The claimant wished to hold a music festival over two days in August but the application attracted representations from the Police, the licensing authority and local residents. In the run-up to the sub-committee hearing the claimant submitted, piecemeal, a large number of documents including various iterations of an Event Management Plan in the hope that the representations could be satisfactorily addressed. Documentation was still being submitted on the day of the hearing such that when the hearing commenced the sub-committee had not read the full, 300+page EMP, and the Police and LA had not had time to consider the most recently-submitted additions.

The claimant – represented by counsel – nonetheless presented his case to the sub-committee but failed to persuade them that the safety concerns expressed by the Responsible Authorities had been satisfactorily addressed by the submitted documentation. They refused the application.

Instead of appealing, a polite inquiry was made to Essex Magistrates’ Listing Office as to the ‘realism’ of getting a substantive hearing before the festival was due to take place, which was met with an unsurprising answer that it was unlikely.

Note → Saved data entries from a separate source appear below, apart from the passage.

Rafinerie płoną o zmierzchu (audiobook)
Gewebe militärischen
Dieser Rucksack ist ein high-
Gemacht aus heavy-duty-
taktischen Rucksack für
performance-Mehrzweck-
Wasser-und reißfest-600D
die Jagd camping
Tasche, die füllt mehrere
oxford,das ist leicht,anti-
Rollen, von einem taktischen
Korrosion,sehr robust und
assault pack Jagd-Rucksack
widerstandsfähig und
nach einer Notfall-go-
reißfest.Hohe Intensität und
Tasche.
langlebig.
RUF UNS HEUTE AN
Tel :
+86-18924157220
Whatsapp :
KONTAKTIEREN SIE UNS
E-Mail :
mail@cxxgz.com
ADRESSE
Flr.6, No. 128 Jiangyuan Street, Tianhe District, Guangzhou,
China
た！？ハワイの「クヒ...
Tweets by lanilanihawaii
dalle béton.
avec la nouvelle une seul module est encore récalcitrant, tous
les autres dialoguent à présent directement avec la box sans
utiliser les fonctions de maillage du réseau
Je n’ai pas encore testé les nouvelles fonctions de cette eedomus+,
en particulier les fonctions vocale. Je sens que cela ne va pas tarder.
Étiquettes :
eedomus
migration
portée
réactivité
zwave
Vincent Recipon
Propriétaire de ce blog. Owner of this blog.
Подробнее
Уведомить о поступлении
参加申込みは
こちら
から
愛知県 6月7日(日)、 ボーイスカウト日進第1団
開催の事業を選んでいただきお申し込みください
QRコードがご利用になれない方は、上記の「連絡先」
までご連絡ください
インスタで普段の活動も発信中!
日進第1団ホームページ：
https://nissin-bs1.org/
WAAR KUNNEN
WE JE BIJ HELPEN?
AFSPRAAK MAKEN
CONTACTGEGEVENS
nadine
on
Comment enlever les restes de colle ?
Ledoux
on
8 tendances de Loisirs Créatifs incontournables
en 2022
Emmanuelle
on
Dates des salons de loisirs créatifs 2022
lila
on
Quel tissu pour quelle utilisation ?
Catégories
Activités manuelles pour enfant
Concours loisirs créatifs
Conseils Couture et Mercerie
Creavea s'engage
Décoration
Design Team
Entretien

Without more, the claimant applied for JR and urgent consideration, arguing that he could not obtain a satisfactory remedy from the magistrates’ court. He argued that the sub-committee had gone wrong in not reading, in full, the EMP and associated documentation prior to the hearing, and that it had been unfair for his counsel to have been stopped (it was alleged) from asking questions of the Licensing Officer on the most recently-submitted material, which he had not had time to consider.

The judge dismissed these arguments. In a robust judgment he held:

  1. It is not appropriate to seek JR on the basis that to do so would be quicker than appealing to the magistrates’ court in the way that Parliament plainly intended;
  2. Further, the attempt to get the matter listed quickly by the magistrates’ court had been insufficient, amounting to no more than a polite inquiry;
  3. The urgency was, in any event, of the claimant’s own making, having applied for his licence less than four months prior to the scheduled start date for the festival;
  4. There was no requirement that a sub-committee read all supporting documentation prior to a hearing – their job was to consider the representations made, and decide what steps were appropriate in the light of them. They were entitled to rely on what was said by the parties about the documentation;
  5. In any event the claimant was entitled and able to make such submissions as he wished as to how the documentation he had provided met the concerns expressed by the Responsible Authorities – including taking them to relevant extracts or passages – there was no unfairness; and
  6. In respect of the allegation of being prevented from asking questions, even if that was made out (which it was not, on the minutes) there was no unfairness – if an officer has not read a document, it is not unfair to move the hearing on, because an applicant in such circumstances may simply make submissions to the sub-committee about the effect of the new documentation.

The claim was dismissed with costs.

Josef Cannon is a barrister at Cornerstone Barristers. He acted for the defendant, Thurrock Borough Council, in this case.